Our supervisors wanted us to consider evacuating; there were signs that there could be unrest as a result of many losing their ability to work. With borders closing, the window to leave was getting smaller. We wrestled and prayed, sought counsel from expats, neighbors, and supervisors, and we decided we would stay. But a few days later, Mennonite Central Committee workers who lived in our country counseled us to leave while it was still peaceful, especially considering our four young children. They said that they had already evacuated everyone who could leave.

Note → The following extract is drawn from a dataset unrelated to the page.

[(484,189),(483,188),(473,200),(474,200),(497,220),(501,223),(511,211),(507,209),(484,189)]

We were still torn between wanting to stay to be a light and blessing to our community in their time of need but also thinking about the safety of our family. We finally came to an agreement that we would go to another area in the country where it is less crowded, there’s less racial tension, and where the U.S. consulate is staying open. We started packing to leave the next week, but we received news that regional borders might be closing as well. Our supervisors said, “Leave tomorrow!” We moved quickly and we’ve now been here for a little over a week. We chose to stay here so we would be able to return quickly to our home when it is clear how the situation will play out. We felt heavy leaving our neighbors but our village friends are still helping us prepare care packages and distribute them to those in our village who have need. We continue to stay in touch over the phone and let them know that we are praying for their health and safety often. There are still moments during the day when we second guess our decision to leave but we rest in God’s plan and try to be obedient in the next step. mm
*Names changed due to sensitivity concerns.